#### [Problem description]
List the author and date from each heading line in the forum thread below, in order.

Document text section start

That will make your husband very happy! 

He wants to make you happy! 

When he sees that you are sacrificing your happiness for his happiness, he will appreciate and love you even more! 

Love builds up this way!


----------



## greenpearl (Sep 3, 2010)

I was never molested!

But I had a father who I didn't even dare to call when I met him on the street. 

Emotionally I was really shut down! 

I don't want to talk much about my family!

It is only pain!


----------



## Mrs.G (Nov 20, 2010)

greenpearl said:


> That will make your husband very happy!
> 
> He wants to make you happy!
> 
> ...


A luxury vacation would still be a lot of fun. :smthumbup: Not much of a sacrifice as it is a compromise.

I no longer discuss this issue with Mr.G; I hate to see the pain in his eyes. He says: "I feel so bad that you didn't get what you want, because we couldn't afford it." No need to heap negativity on the poor man and remind him that he lost his job right when we got engaged. 

I love all your posts.


----------



## Mrs.G (Nov 20, 2010)

Jellybeans said:


> Ok this thread is making me want to go on vacation now....


Sorry if I upset you. I was merely speaking to the fact that Green said her childhood was "much worse than mine." Few things are worse than being molested, which I was for a year when I was seven. I have forgiven the person that did that; he has lupus now and lost his father.

Did you like your wedding, Jellybeans?


----------



## Mrs.G (Nov 20, 2010)

greenpearl said:


> I was never molested!

Document text section end
Collected material section start

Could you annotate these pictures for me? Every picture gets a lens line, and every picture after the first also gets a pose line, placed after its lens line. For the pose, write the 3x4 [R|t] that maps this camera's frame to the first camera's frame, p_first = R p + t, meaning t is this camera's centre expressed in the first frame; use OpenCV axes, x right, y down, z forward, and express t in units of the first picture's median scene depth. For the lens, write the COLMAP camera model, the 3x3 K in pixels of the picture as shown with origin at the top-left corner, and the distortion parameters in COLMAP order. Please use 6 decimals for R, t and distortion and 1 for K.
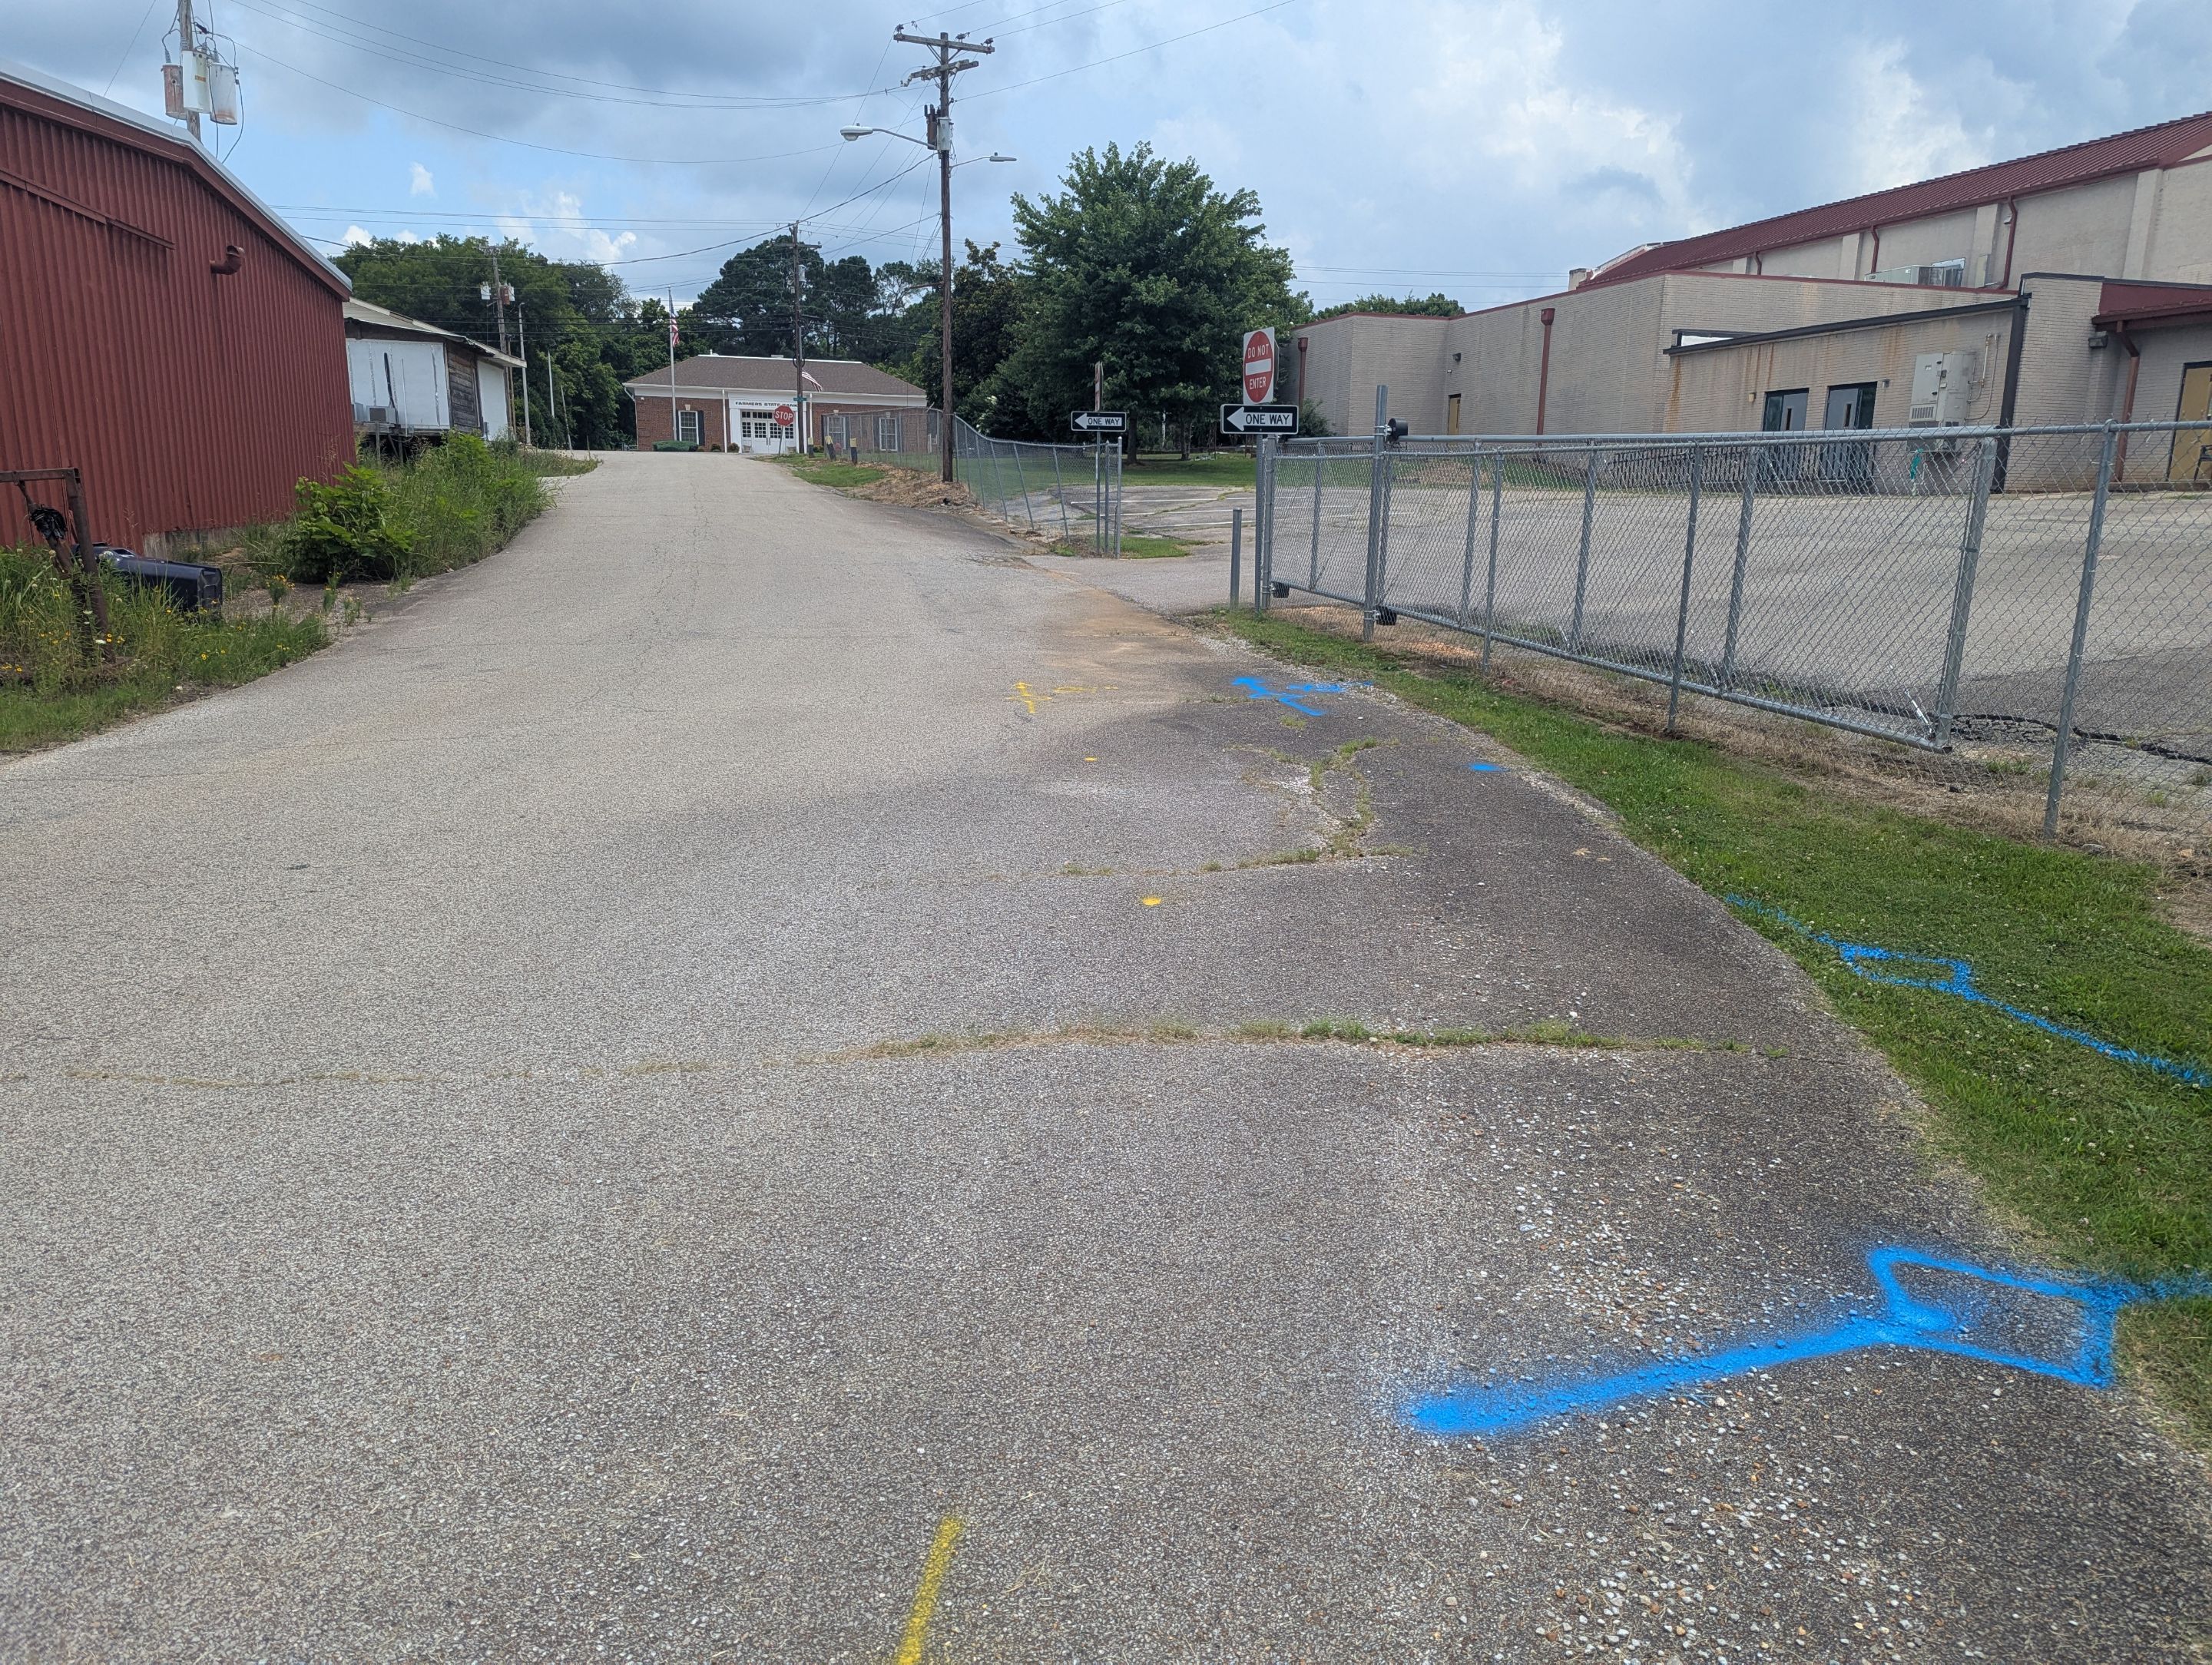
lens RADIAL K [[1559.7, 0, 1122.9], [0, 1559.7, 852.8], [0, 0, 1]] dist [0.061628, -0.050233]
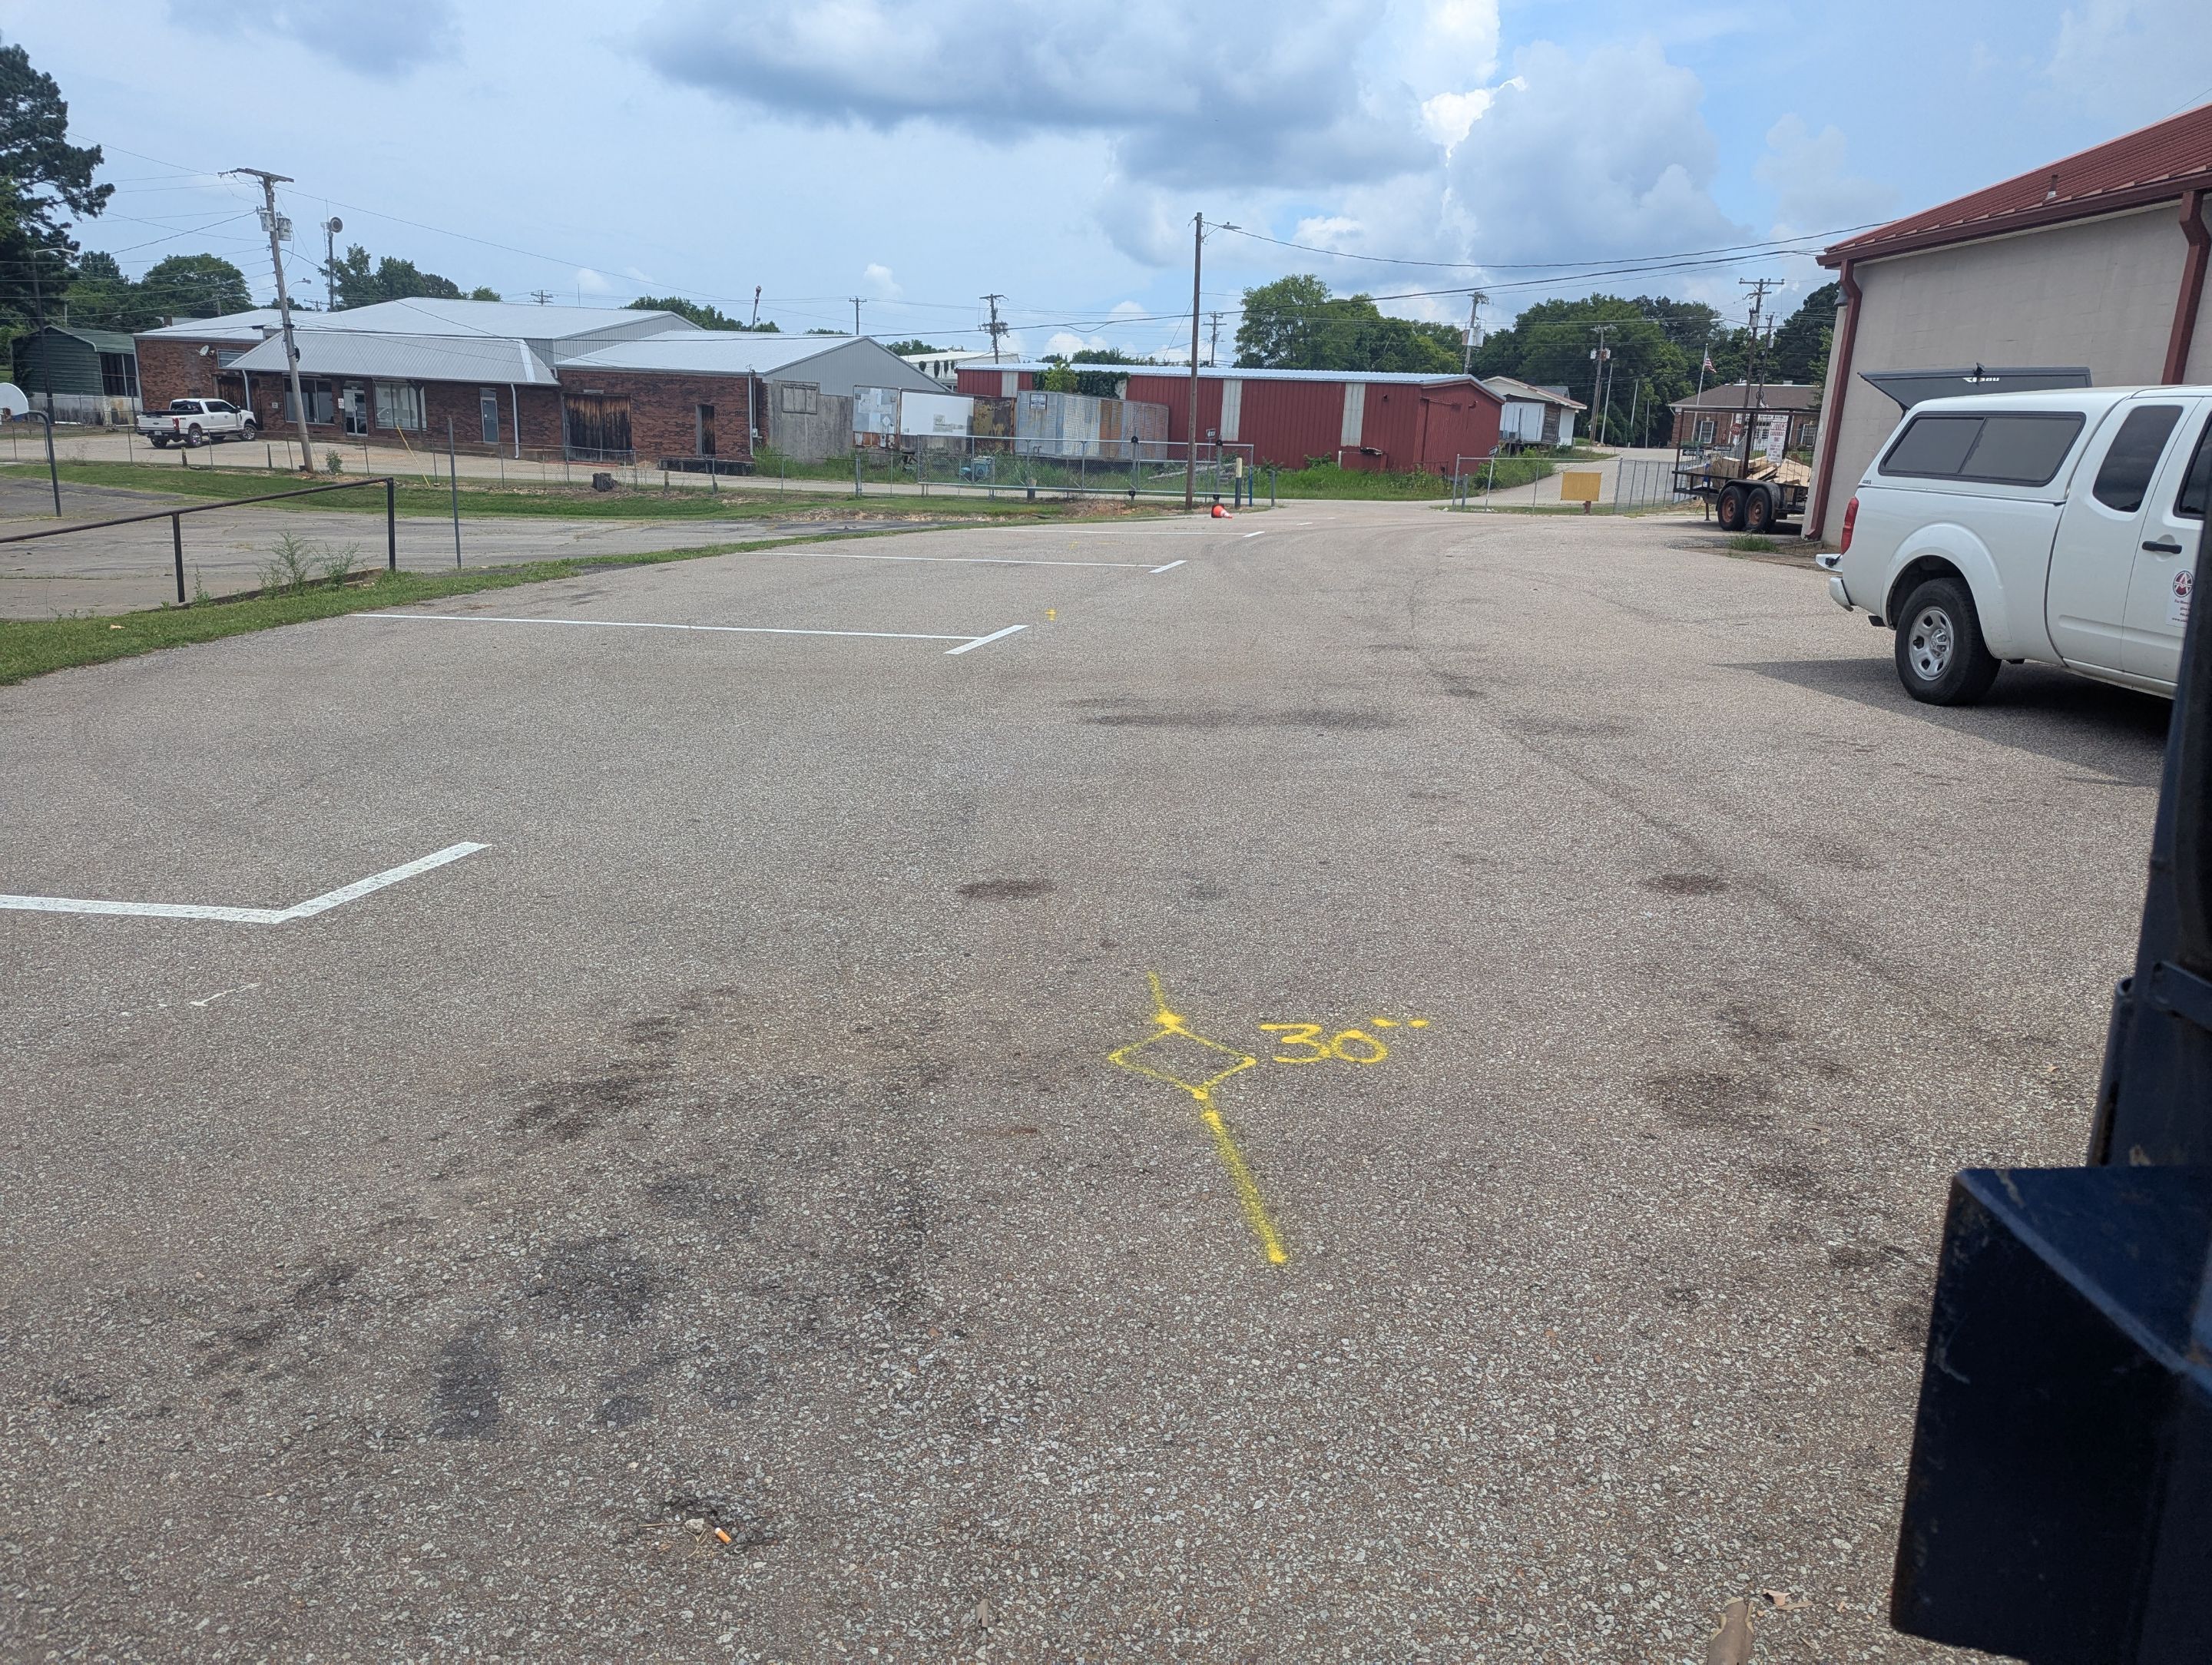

Collected material section end

#### [Solved exercise]
1. greenpearl, Sep 3, 2010
2. Mrs.G, Nov 20, 2010
3. Mrs.G, Nov 20, 2010
4. Mrs.G, Nov 20, 2010